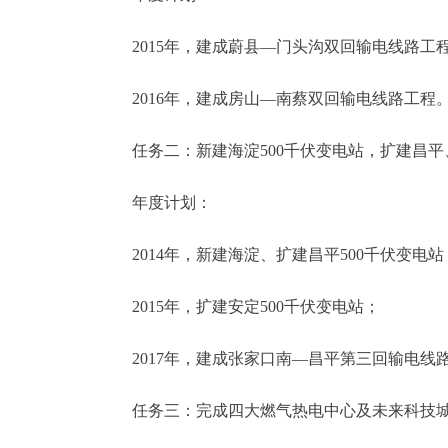
2015年，建成蔚县—门头沟双回输电线路工
2016年，建成房山—南蔡双回输电线路工程
任务二：新建海淀500千伏变电站，扩建昌平、安
年度计划：
2014年，新建海淀、扩建昌平500千伏变电站
2015年，扩建安定500千伏变电站；
2017年，建成张家口南—昌平第三回输电线
任务三：完成四大燃气热电中心及未来科技城、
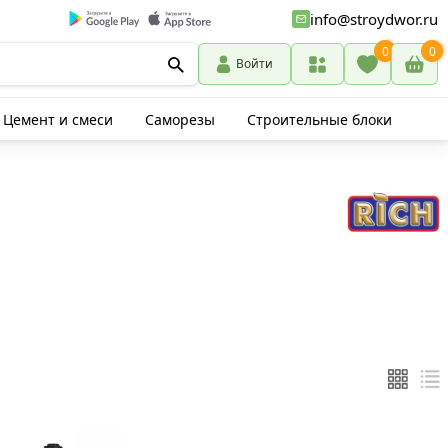
info@stroydwor.ru
0
0
Войти
Цемент и смеси
Саморезы
Строительные блоки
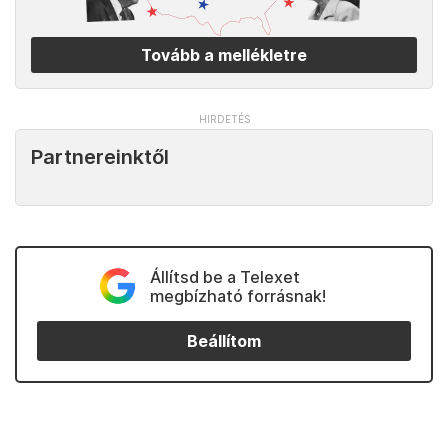
Tovább a mellékletre
Partnereinktől
Állítsd be a Telexet
megbízható forrásnak!
Beállítom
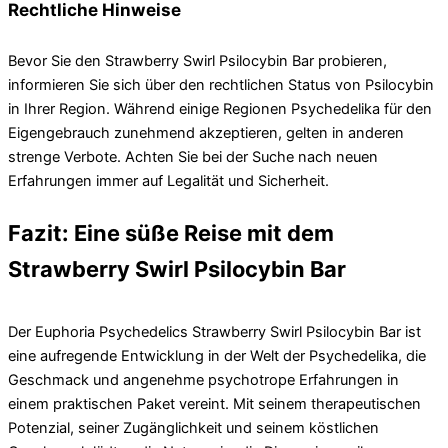
Rechtliche Hinweise
Bevor Sie den Strawberry Swirl Psilocybin Bar probieren,
informieren Sie sich über den rechtlichen Status von Psilocybin
in Ihrer Region. Während einige Regionen Psychedelika für den
Eigengebrauch zunehmend akzeptieren, gelten in anderen
strenge Verbote. Achten Sie bei der Suche nach neuen
Erfahrungen immer auf Legalität und Sicherheit.
Fazit: Eine süße Reise mit dem
Strawberry Swirl Psilocybin Bar
Der Euphoria Psychedelics Strawberry Swirl Psilocybin Bar ist
eine aufregende Entwicklung in der Welt der Psychedelika, die
Geschmack und angenehme psychotrope Erfahrungen in
einem praktischen Paket vereint. Mit seinem therapeutischen
Potenzial, seiner Zugänglichkeit und seinem köstlichen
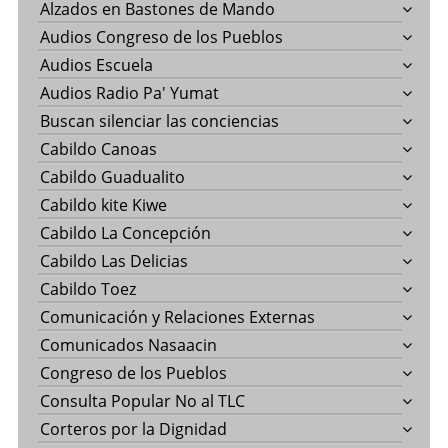
Alzados en Bastones de Mando
Audios Congreso de los Pueblos
Audios Escuela
Audios Radio Pa' Yumat
Buscan silenciar las conciencias
Cabildo Canoas
Cabildo Guadualito
Cabildo kite Kiwe
Cabildo La Concepción
Cabildo Las Delicias
Cabildo Toez
Comunicación y Relaciones Externas
Comunicados Nasaacin
Congreso de los Pueblos
Consulta Popular No al TLC
Corteros por la Dignidad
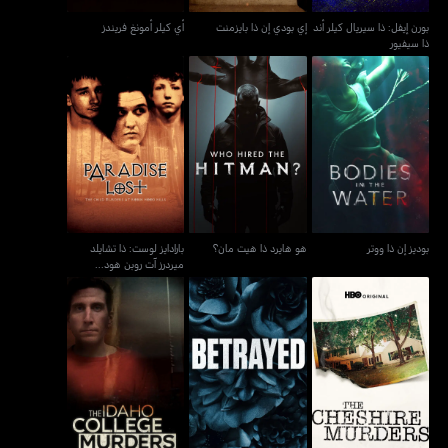
بورن إيفل: ذا سيريال كيلر أند
إي بودي إن ذا بايزمنت
أي كيلر أمونغ فريندز
ذا سيفيور
بارادايز لوست: ذا تشايلد
بوديز إن ذا ووتر
هو هايرد ذا هيت مان؟
ميردرز آت روبن هود...
بوديز إن ذا ووتر
هو هايرد ذا هيت مان؟
بارادايز لوست: ذا تشايلد
ميردرز آت روبن هود...
ذا شيشاير ميردرز
بترايد
ذا آيدهاو كولج ميردرز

------------

Could the entries be output exactly as written, but without their images?

2015年，建成蔚县—门头沟双回输电线路工
2016年，建成房山—南蔡双回输电线路工程
任务二：新建海淀500千伏变电站，扩建昌平、安
年度计划：
2014年，新建海淀、扩建昌平500千伏变电站
2015年，扩建安定500千伏变电站；
2017年，建成张家口南—昌平第三回输电线
任务三：完成四大燃气热电中心及未来科技城、
info@stroydwor.ru
0
0
Войти
Цемент и смеси
Саморезы
Строительные блоки
Tovább a mellékletre
Partnereinktől
Állítsd be a Telexet
megbízható forrásnak!
Beállítom
Rechtliche Hinweise
Bevor Sie den Strawberry Swirl Psilocybin Bar probieren,
informieren Sie sich über den rechtlichen Status von Psilocybin
in Ihrer Region. Während einige Regionen Psychedelika für den
Eigengebrauch zunehmend akzeptieren, gelten in anderen
strenge Verbote. Achten Sie bei der Suche nach neuen
Erfahrungen immer auf Legalität und Sicherheit.
Fazit: Eine süße Reise mit dem
Strawberry Swirl Psilocybin Bar
Der Euphoria Psychedelics Strawberry Swirl Psilocybin Bar ist
eine aufregende Entwicklung in der Welt der Psychedelika, die
Geschmack und angenehme psychotrope Erfahrungen in
einem praktischen Paket vereint. Mit seinem therapeutischen
Potenzial, seiner Zugänglichkeit und seinem köstlichen
Alzados en Bastones de Mando
Audios Congreso de los Pueblos
Audios Escuela
Audios Radio Pa' Yumat
Buscan silenciar las conciencias
Cabildo Canoas
Cabildo Guadualito
Cabildo kite Kiwe
Cabildo La Concepción
Cabildo Las Delicias
Cabildo Toez
Comunicación y Relaciones Externas
Comunicados Nasaacin
Congreso de los Pueblos
Consulta Popular No al TLC
Corteros por la Dignidad
بورن إيفل: ذا سيريال كيلر أند
إي بودي إن ذا بايزمنت
أي كيلر أمونغ فريندز
ذا سيفيور
بارادايز لوست: ذا تشايلد
بوديز إن ذا ووتر
هو هايرد ذا هيت مان؟
ميردرز آت روبن هود...
بوديز إن ذا ووتر
هو هايرد ذا هيت مان؟
بارادايز لوست: ذا تشايلد
ميردرز آت روبن هود...
ذا شيشاير ميردرز
بترايد
ذا آيدهاو كولج ميردرز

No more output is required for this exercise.